If the table top in use does not allow for any more space to place your camera on, you’ll probably find the tripod to be a serious necessity. You can, of course, use another table, a pile of books or whatever makes the camera steady. However, tripods these days, there are many, and the Amazon price range is rather flexible (from 14£ to around 80£). It’s safe to say that the perfect price/quality ratio is somewhere in between.
Not only do additional decor elements such as an appealingly worn-out book by a coffee mug or a trendy indie magazine next to a set of colorful pencils serve as a nice eye-catcher, the utilization of additional composition elements sometimes is simply necessary to reveal the true scale of the product. The other objects you include in the composition allow the potential customer to easily imagine the product in a natural setting. It is also here where you can set a target for the audience you have chosen. Add a set of hand-crafted pencils next to glasses and a refined draft and you have sophistication for adulthood. Replace the draft with a quirky yet original artwork sketch and you have unorthodoxy for the millennials in their late 20’s.
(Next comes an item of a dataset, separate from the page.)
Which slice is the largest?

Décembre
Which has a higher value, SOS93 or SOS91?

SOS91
More often than not, you’ll have to use the small button with a tulip symbol beside it as product photography, depending on the item’s size and characteristics, sometimes require using the extreme close-up technique. There’s nothing bad about it. In fact, the narrow depth of field may actually help you to hide the DIY nature of your lighting tent. Use this mode to highlight and embellish the best about your product.
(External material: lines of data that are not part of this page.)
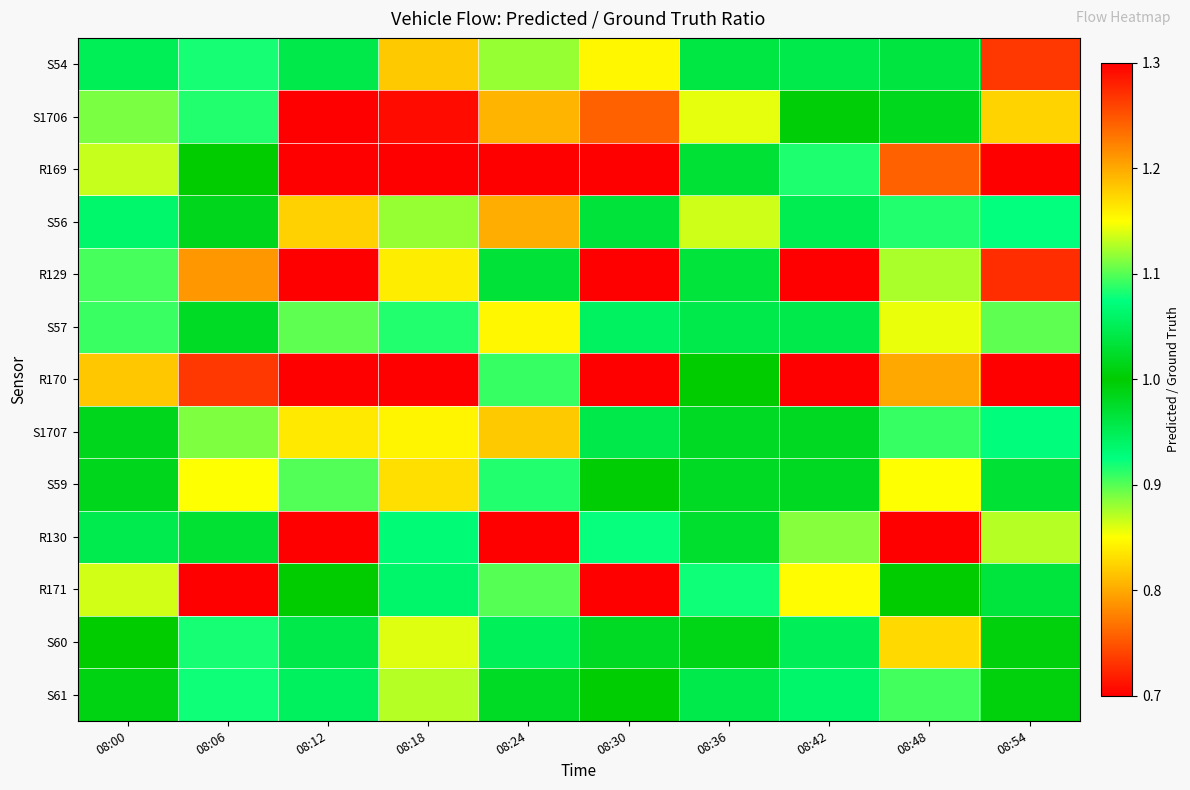

Reading left to right, list all the values displayed in this chart.

S54: 08:00=0.9	08:06=0.9	08:12=1.0	08:18=0.8	08:24=0.9	08:30=0.8	08:36=1.0	08:42=1.0	08:48=1.0	08:54=1.3
S1706: 08:00=0.9	08:06=0.9	08:12=0.7	08:18=0.7	08:24=0.8	08:30=0.8	08:36=0.9	08:42=1.0	08:48=1.0	08:54=1.2
R169: 08:00=1.1	08:06=1.0	08:12=0.7	08:18=1.7	08:24=1.5	08:30=1.4	08:36=1.0	08:42=1.1	08:48=1.2	08:54=1.6
S56: 08:00=0.9	08:06=1.0	08:12=0.8	08:18=0.9	08:24=0.8	08:30=1.0	08:36=0.9	08:42=1.0	08:48=1.1	08:54=1.1
R129: 08:00=1.1	08:06=1.2	08:12=1.3	08:18=1.2	08:24=1.0	08:30=1.3	08:36=1.0	08:42=1.4	08:48=1.1	08:54=1.3
S57: 08:00=0.9	08:06=1.0	08:12=0.9	08:18=0.9	08:24=0.8	08:30=0.9	08:36=1.0	08:42=1.0	08:48=1.1	08:54=1.1
R170: 08:00=0.8	08:06=0.7	08:12=1.4	08:18=1.7	08:24=1.1	08:30=0.7	08:36=1.0	08:42=0.5	08:48=1.2	08:54=0.7
S1707: 08:00=1.0	08:06=0.9	08:12=0.8	08:18=0.8	08:24=0.8	08:30=1.0	08:36=1.0	08:42=1.0	08:48=1.1	08:54=1.1
S59: 08:00=1.0	08:06=0.9	08:12=0.9	08:18=0.8	08:24=0.9	08:30=1.0	08:36=1.0	08:42=1.0	08:48=1.1	08:54=1.0
R130: 08:00=1.0	08:06=1.0	08:12=1.3	08:18=0.9	08:24=1.3	08:30=0.9	08:36=1.0	08:42=1.1	08:48=1.6	08:54=1.1
R171: 08:00=0.9	08:06=0.5	08:12=1.0	08:18=0.9	08:24=0.9	08:30=1.6	08:36=0.9	08:42=0.8	08:48=1.0	08:54=1.0
S60: 08:00=1.0	08:06=0.9	08:12=1.0	08:18=0.9	08:24=0.9	08:30=1.0	08:36=1.0	08:42=1.1	08:48=1.2	08:54=1.0
S61: 08:00=1.0	08:06=0.9	08:12=0.9	08:18=0.9	08:24=1.0	08:30=1.0	08:36=1.0	08:42=1.1	08:48=1.1	08:54=1.0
If the setting is a top notch one, you won’t need a thousand dollar device to perpetuate your product. However, a distinctively bad camera can really make the whole prep process rather pointless. A reasonably good camera for a reasonable price is what you need, and as a good golden mean in this case, we can recommend Canon Powershot SX510 HS. This is a bridge camera that offers a flabbergasting variety of options and boasts some A-class-worthy quality stats. All of this for roughly a tiny £162. Before, though, try out the photo setting with your smartphone. For a simple, representative imagery, an iPhone camera and a sheet of regular A4 paper for the “infinity curve” might be all that’s needed.
Different products require different modes of shooting. For some, an intentionally defective, Instamatic aesthetic might be exactly what’s necessary while others will have to go with a classic, clean cut catalog look. Regardless, DIY product photography definitely can have its undeniable artistic qualities. If the macro shot of your home-made rustic necklace turns out to be a real eye-catcher (besides its commercial potential), print it as tastefully looking wall art decor for your office. Being proud of your product is a sign of a truly successful salesman.